EXTRACT:
# Cut deficit Boost economy



## dewdrop (23 Apr 2012)

This mantra has often been repeated in this country and now i hear the likely new French President has it as one of his key objectives. Perhaps i am naive but i am puzzled how this can be achieved. Put simply cutting the deficit usually results in reducing domestic spending as we all well know  and this then stagnates growth. I feel one can only hope that demand from non EU countries like China will do the trick?


----------



## Chris (23 Apr 2012)

Maybe you could point to one country that has managed to spend its way out of a financial mess. 

When governments spend money it has to be taken from somewhere because governments do not have money of their own. Either they find their spending through immediate taxation, or through deferred taxation, i.e. borrowing. Either way there is no net benefit from government spending as any mi ey put into the economy is also taken out. 

Ireland is currently financing spending is the worse of the two options, i.e. through borrowing. The negative impact of deficit spending is two fold, (a) there is less credit available for the productive sector and (b) the money has to be paid back plus interest thus increasing the need for higher future taxation.

Economic crises have never been solved through increased spending, this has only ever led to prolonging of the crisis.


----------



## Brendan Burgess (23 Apr 2012)

Dan O'Brien had an excellent, balanced article on the topic in Friday's Irish Times

[broken link removed]




> “I put austerity first. Only austerity can give back growth.” So said Alex Stubb, Finland’s minister for European affairs.
> 
> 
> Nobel  prize-winning economist Paul Krugman stated with similar assuredness  that staying the austerity course in Europe was akin to economic  suicide.
> ...


----------



## dewdrop (23 Apr 2012)

In reply to Chris i get the impression that it is suggested that both actions can be achieved at the same time which was what i intended to raise in my OP


----------



## Chris (3 May 2012)

dewdrop said:


> In reply to Chris i get the impression that it is suggested that both actions can be achieved at the same time which was what i intended to raise in my OP



The initial effect of cutting spending, whiteout cutting taxation, would be a reduction in GDP, purely because of the way GDP is calculated. Whether or not GDP or GNP are good or relevant measures of how well an economy is doing is a hold other debate.

At this stage in Ireland's case there is no way of getting to a long term recovery of the economy without pain, the question is how organized or disorganized that is going to be.


----------

RECORDS PROVIDED:

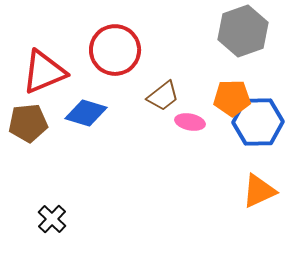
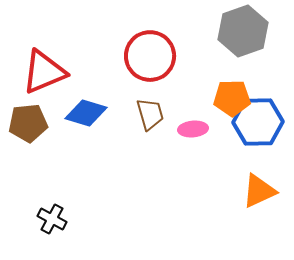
red circle: moved 35 px right, 6 px down
brown trapezoid: moved 13 px left, 18 px down; rotated 68 degrees counterclockwise
pink ellipse: moved 3 px right, 7 px down; rotated 16 degrees counterclockwise
black cross: rotated 16 degrees counterclockwise
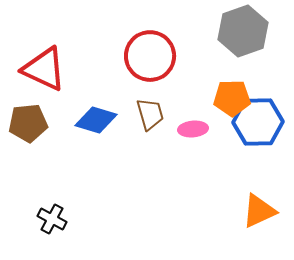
red triangle: moved 3 px up; rotated 48 degrees clockwise
blue diamond: moved 10 px right, 7 px down
orange triangle: moved 20 px down
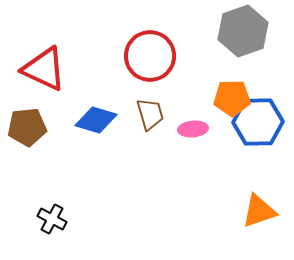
brown pentagon: moved 1 px left, 4 px down
orange triangle: rotated 6 degrees clockwise
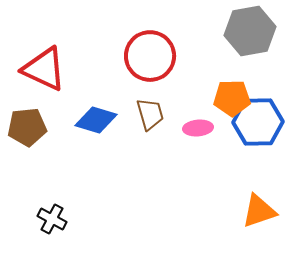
gray hexagon: moved 7 px right; rotated 9 degrees clockwise
pink ellipse: moved 5 px right, 1 px up
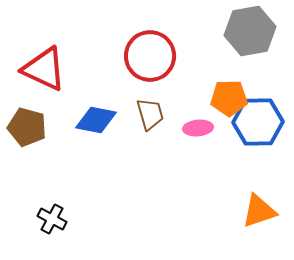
orange pentagon: moved 3 px left
blue diamond: rotated 6 degrees counterclockwise
brown pentagon: rotated 21 degrees clockwise
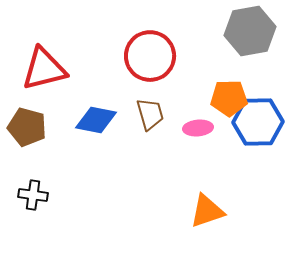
red triangle: rotated 39 degrees counterclockwise
orange triangle: moved 52 px left
black cross: moved 19 px left, 24 px up; rotated 20 degrees counterclockwise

WHAT IS BEING ASKED: Translate this sentence from the forum thread on cutting the deficit into Spanish: "Maybe you could point to one country that has managed to spend its way out of a financial mess."

ANSWER TO THIS EXERCISE: Quizá podrías señalar un solo país que haya logrado salir de un desastre financiero a base de gastar.